Savings and loan crisis

The Savings -and -loan crisis (english Savings and Loan Crisis ) was a banking crisis in the 1980s in the United States.

About 1,000 Savings and Loans in the U.S. collapsed during the crisis. The total damage amounted to over 150 billion U.S. dollars, of which were applied to the 125 billion by the public sector. The damage thereby contributed to the large budget deficits of the U.S. in the 1980s and the recession of the early in the 90s.


Since the beginning of the 19th century consisted in the USA Credit Unions ( english Savings and loan associations, in short: S & Ls). As most municipal companies they were subject to the early 1970s, consistent regulatory requirements. This went so far that even the maximum amount of interest on investments was prescribed.

After the inflation rate and hence the interest rates rose significantly in the 70s, lost savings extensive deposits in money market funds, which promised substantially higher rates.

On the other hand, the savings banks had launched comprehensive fixed rate loans for mortgages, which led to losses due to rising interest rates. The profits and equity of the savings eroded.

The roots of the strict regulation lay in the era of the Great Depression. Given the former banking crisis savings were only a few business allowed. Also, the two-tier banking system contributed to a limitation of business opportunities.

At the end of the reign of President Jimmy Carter, the limitations were lifted gradually. In addition, the liability of the U.S. deposit insurance ( Federal Deposit Insurance Corporation, FDIC ) was raised from 70 percent to 100 percent of the credit. When Ronald Reagan in 1981 and resumed his duties as President, wrote 3,300 of 3,800 savings banks in the red.

1982 was therefore by the Congress of yarn -St. Germain Depository Institutions Act enacted a federal law, which the savings banks would qualify again to be competitive. The regulation has been relaxed. Savings banks were awarded installment loans and corporate loans and credit cards to spend and were exempt from the restrictions in interest rates. Furthermore, they were allowed to be active in the real estate business. Only the investment banking they were denied.

The crisis

Due to the deregulation of the savings banks expanded at a rapid pace. Loans for real estate loans increased significantly. Since at the same time pushed up real estate prices also fell risk costs. Trusting the government guarantees the acquisition of the necessary funds to refinance facility was no longer a problem. These guarantees also increased the incentive to undertake riskier activities: This results in higher profits for the savings banks were possible, but the losses were limited by the FDIC (see: moral hazard).

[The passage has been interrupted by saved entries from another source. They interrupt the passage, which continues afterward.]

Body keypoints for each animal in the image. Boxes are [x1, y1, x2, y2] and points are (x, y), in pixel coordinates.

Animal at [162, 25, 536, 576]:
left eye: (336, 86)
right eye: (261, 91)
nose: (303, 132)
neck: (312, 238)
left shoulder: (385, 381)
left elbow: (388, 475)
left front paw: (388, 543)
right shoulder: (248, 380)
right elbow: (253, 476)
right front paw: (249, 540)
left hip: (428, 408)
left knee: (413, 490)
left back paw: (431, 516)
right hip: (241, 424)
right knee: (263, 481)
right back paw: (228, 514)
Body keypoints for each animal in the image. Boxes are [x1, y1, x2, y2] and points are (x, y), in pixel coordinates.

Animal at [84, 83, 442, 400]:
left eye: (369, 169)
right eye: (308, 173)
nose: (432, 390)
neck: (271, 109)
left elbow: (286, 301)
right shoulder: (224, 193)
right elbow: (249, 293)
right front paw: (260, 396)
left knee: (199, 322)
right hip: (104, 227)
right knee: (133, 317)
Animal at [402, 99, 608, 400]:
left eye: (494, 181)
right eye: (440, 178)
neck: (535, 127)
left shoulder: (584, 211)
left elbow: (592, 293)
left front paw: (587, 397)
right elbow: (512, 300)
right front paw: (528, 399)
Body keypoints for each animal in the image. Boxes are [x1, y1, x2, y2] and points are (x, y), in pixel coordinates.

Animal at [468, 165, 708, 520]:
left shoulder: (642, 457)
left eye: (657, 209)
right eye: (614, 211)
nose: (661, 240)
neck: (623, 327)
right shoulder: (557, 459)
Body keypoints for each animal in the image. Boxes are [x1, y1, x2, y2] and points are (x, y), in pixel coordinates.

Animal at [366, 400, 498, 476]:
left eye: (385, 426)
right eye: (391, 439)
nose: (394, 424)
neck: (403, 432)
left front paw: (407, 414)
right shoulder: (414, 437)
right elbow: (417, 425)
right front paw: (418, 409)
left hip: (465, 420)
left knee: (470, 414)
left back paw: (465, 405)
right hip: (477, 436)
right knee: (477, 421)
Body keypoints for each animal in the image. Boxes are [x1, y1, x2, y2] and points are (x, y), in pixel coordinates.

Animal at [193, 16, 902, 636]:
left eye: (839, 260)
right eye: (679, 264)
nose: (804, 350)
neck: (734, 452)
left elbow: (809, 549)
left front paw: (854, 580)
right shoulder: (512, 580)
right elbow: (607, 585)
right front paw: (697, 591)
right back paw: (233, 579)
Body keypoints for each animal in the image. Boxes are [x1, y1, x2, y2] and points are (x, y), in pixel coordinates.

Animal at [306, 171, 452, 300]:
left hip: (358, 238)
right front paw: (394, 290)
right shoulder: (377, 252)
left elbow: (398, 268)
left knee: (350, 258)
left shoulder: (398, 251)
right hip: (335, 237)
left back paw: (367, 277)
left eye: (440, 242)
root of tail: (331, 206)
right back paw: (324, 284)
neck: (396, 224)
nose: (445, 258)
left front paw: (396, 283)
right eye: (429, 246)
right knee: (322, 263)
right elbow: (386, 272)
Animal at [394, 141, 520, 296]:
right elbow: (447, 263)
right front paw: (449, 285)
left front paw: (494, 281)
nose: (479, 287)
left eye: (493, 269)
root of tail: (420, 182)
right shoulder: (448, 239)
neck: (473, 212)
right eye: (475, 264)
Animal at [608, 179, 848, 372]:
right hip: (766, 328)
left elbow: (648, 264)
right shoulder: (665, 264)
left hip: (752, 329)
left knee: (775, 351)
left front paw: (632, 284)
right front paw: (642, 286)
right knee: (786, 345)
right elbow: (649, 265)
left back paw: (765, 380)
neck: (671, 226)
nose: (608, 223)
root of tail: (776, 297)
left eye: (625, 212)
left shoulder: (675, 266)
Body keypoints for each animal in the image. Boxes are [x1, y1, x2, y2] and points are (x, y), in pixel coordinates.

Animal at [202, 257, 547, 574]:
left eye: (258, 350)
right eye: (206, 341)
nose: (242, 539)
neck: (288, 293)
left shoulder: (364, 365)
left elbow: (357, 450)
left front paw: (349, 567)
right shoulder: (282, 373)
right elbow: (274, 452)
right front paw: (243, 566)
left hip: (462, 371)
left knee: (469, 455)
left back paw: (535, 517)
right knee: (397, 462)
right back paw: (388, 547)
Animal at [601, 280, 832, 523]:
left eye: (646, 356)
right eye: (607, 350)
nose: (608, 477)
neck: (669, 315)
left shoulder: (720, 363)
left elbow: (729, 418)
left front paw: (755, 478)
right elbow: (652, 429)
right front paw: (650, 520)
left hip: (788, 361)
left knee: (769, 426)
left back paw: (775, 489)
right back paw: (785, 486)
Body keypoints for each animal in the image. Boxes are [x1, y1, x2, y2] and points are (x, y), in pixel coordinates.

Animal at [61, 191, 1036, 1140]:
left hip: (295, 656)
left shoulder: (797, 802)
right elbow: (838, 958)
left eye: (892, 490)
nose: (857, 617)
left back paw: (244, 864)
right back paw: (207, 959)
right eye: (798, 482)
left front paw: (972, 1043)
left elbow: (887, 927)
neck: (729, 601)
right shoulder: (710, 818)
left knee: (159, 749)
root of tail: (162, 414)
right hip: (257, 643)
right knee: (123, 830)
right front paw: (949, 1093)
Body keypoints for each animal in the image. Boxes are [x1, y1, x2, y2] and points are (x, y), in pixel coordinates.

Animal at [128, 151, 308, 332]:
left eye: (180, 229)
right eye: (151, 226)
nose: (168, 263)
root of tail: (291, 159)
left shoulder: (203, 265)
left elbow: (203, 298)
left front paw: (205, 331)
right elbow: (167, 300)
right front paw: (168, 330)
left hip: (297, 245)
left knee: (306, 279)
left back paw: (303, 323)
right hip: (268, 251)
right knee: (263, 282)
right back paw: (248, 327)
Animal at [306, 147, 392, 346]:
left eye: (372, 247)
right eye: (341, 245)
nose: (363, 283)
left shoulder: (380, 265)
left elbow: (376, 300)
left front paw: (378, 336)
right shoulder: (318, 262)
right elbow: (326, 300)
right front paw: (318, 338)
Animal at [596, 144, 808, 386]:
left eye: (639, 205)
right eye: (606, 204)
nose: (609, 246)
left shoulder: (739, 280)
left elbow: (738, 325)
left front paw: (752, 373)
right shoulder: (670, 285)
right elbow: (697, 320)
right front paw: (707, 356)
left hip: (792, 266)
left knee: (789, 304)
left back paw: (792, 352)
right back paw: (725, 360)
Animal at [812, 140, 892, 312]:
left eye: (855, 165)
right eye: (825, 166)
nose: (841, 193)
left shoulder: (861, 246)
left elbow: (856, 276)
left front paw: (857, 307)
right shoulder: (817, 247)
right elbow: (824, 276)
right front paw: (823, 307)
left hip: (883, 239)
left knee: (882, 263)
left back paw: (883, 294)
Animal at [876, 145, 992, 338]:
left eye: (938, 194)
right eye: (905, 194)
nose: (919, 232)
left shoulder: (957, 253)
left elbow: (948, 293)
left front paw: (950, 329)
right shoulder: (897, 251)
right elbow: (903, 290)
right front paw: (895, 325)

In addition to lending the savings banks operated high-risk corporate finance. They were among the most important investors in so-called junk bonds, ie, high-risk corporate bonds. Conversely sold Sparkassen large parts of their financing through asset securitization.

With the decline of inflation ( and interest rates ) and the drop in home prices in the mid 80's the business model of savings banks collapsed ( problem of maturity transformation ). The losses on real estate loans and speculation losses met the savings banks hard. Through the securitization of loans, the savings banks benefited from the fall in interest rates, however, hardly. On the contrary, refinancing options were hampered by the low interest rates.

Added to this was, in some cases, that bank executives and managers had made ​​financial transactions fraudulently.

First, it was the policy FHL banks and FDIC not to allow bankruptcies and avoid a banking crisis through subsidies. This policy does not has persisted. In March 1985, had the Home State Savings Bank of Cincinnati, Ohio bankruptcy login. As a result, an increasing number of savings banks collapsed, investors were compensated for the most part by the FDIC.

Legislative reaction

The Financial Institutions Reform Recovery and Enforcement Act of 1989 ( FIRREA ), Congress regulated the handling of bankrupt savings banks. One of the most important parts of this law was the creation of the Resolution Trust Corporation (RTC). These were to state institutions that were created for a limited time to organize according to the law " the maintenance, restoration and reform of financial institutions " (see bad bank ). Thus they took over " lazy " loans that were not reliably served by the creditors. After seven years, the crisis was largely overcome and the RTC was in the state FDIC ( Federal Deposit Insurance Corporation ) on.

The state granted the banks a loan of 400 billion U.S. dollars, of which 124 billion were ultimately not repaid. The taxpayer was charged to 1999 with a total of about 124 billion U.S. dollars.